20
Box shadows with comma chaining saved me 40 lines of CSS last week
I used to write separate box-shadow rules for every layer effect. Three shadows on a button meant three lines of duplicate code. Stumbled on a tweet from some CSS dev showing how you can chain them with commas in one declaration. Now I do hover states, inset glows, and drop shadows all in one property. Feels obvious now but I fought with messy code for months before seeing it. Anyone else have a "why didn't I think of that" moment with a simple CSS trick?
3 comments
Log in to join the discussion
Log In3 Comments
riley5952mo ago
Wait, are you telling me that having a 500 character long CSS rule with 14 commas is actually harder to debug? Shocking. I just love scrolling horizontally in my code editor, adds a real sense of adventure.

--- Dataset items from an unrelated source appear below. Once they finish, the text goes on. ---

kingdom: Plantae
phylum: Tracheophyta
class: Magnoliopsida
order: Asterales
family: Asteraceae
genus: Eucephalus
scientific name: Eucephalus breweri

And devtools? Please, I enjoy the thrill of blindly guessing which shadow number 7 is making my button look like a garbage fire. Guess I'll just go back to writing 40 lines so I can actually read my code like a normal person.
8
the_terry2mo ago
Gotta disagree a little here. Comma chaining works fine for box-shadow but it makes debugging a nightmare when you're trying to tweak one specific shadow later. I've had to open devtools and copy-paste the whole chain just to test a single value change. Three separate declarations might be more lines but they're way easier to read and maintain.
7
fiona_lewis3718d ago
Riley makes a solid point about the horizontal scrolling though. Number 7 of 14 shadows being the one that breaks everything is my personal nightmare. Last week I spent 20 minutes in devtools trying to figure out which comma chained shadow was making my modal look like it was underwater. Turned out it was the fourth one with a blur radius I fat-fingered. I love the efficiency when it works but man, debugging those chains is like trying to find one specific grain of sand on a beach.